Selection ::
===

Skip to content

dbohdan/tinyfts

Repository files navigation

tinyfts

CI badge

A very small standalone full-text search HTTP/SCGI server.

A screenshot of what the unofficial tinyfts search service for the Tcler's Wiki looked like

Contents

Dependencies

Server

  • Tcl 8.6
  • tclsqlite3 with FTS5

Building, tools, and tests

The above and

  • Tcllib
  • kill(1), make(1), sqlite3(1)
  • tDOM and file(1) to run tools/dir2json

On recent Debian and Ubuntu install the dependencies with

sudo apt install libsqlite3-tcl make sqlite3 tcl tcllib tdom

On FreeBSD with sudo install the dependencies with

sudo pkg install sqlite3 tcl-sqlite3 tcl86 tcllib tdom
cd /usr/local/bin
sudo ln -s tclsh8.6 tclsh

Usage

Usage:
    tinyfts --db-file path [option ...] [wapp-arg ...]
Options:
    --css-file ''
    --credits <HTML>
    --header <HTML>
    --footer <HTML>
    --title tinyfts
    --subtitle <HTML>
    --table tinyfts
    --rate-limit 60
    --result-limit 100
    --log 'access bad-request error rate'
    --behind-reverse-proxy false
    --snippet-size 20
    --title-weight 1000.0
    --query-min-length 2
    --query-syntax web

The basic usage is

tools/import json example.jsonl example.sqlite3
# Local server
./tinyfts --db-file example.sqlite3 --local 8080
# Server available over the network
./tinyfts --db-file example.sqlite3 --server 8080

Query syntax

Default or "web"

===

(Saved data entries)

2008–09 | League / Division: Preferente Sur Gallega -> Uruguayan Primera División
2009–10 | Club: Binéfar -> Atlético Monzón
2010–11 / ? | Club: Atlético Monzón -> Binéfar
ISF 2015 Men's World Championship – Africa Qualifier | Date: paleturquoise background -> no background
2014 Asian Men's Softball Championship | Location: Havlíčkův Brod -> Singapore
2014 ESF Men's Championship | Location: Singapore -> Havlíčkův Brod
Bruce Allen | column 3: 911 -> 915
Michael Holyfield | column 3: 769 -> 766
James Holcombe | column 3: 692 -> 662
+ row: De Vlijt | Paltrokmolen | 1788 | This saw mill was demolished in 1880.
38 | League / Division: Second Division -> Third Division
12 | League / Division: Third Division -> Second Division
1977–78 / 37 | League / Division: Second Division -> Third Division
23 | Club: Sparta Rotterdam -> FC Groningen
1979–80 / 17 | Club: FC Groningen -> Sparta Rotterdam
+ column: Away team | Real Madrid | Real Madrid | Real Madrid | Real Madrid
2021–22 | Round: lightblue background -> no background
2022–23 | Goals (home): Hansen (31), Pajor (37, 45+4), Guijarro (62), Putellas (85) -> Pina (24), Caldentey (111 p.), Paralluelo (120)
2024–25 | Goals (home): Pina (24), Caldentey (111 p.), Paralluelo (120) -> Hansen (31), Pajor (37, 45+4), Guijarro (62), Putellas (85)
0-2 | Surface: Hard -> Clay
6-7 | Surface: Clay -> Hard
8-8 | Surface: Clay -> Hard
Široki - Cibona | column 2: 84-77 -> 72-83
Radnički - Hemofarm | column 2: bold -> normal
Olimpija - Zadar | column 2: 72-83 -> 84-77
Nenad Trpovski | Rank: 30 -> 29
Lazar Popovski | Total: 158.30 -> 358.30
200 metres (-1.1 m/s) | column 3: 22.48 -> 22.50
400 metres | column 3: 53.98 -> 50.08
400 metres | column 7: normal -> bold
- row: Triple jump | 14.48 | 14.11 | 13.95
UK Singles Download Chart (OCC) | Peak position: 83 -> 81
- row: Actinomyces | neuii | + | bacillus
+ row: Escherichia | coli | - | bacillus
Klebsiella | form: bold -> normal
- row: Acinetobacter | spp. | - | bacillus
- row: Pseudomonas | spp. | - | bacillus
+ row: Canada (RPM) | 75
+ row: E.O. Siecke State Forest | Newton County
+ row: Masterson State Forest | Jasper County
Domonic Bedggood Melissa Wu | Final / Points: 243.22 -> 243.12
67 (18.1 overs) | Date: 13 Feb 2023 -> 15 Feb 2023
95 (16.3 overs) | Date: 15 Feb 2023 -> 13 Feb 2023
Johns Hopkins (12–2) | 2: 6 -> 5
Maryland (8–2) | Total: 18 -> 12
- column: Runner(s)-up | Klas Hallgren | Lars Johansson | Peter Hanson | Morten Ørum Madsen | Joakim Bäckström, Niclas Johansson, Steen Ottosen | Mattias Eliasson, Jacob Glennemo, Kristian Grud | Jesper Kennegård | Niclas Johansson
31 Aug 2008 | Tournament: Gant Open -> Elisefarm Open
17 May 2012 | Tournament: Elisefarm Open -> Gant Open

===

Task set ::
1. Decide whether each statement below agrees with the tinyfts page, answering yes or no and quoting the words from the tinyfts page that settle it. (a) The server needs Tcl 8.6. (b) The default value of the rate-limit option is 100. (c) On FreeBSD the dependencies are installed with apt.
2. Please copy the rows of the Records of edits, starting at the first row and ending at the row containing "James Holcombe | column 3: 692 -> 662", with both of those rows included.

Task responses ::
1.
(a) Yes: "Tcl 8.6"
(b) No: "--rate-limit 60"
(c) No: "sudo pkg install sqlite3 tcl-sqlite3 tcl86 tcllib tdom"

2.
2008–09 | League / Division: Preferente Sur Gallega -> Uruguayan Primera División
2009–10 | Club: Binéfar -> Atlético Monzón
2010–11 / ? | Club: Atlético Monzón -> Binéfar
ISF 2015 Men's World Championship – Africa Qualifier | Date: paleturquoise background -> no background
2014 Asian Men's Softball Championship | Location: Havlíčkův Brod -> Singapore
2014 ESF Men's Championship | Location: Singapore -> Havlíčkův Brod
Bruce Allen | column 3: 911 -> 915
Michael Holyfield | column 3: 769 -> 766
James Holcombe | column 3: 692 -> 662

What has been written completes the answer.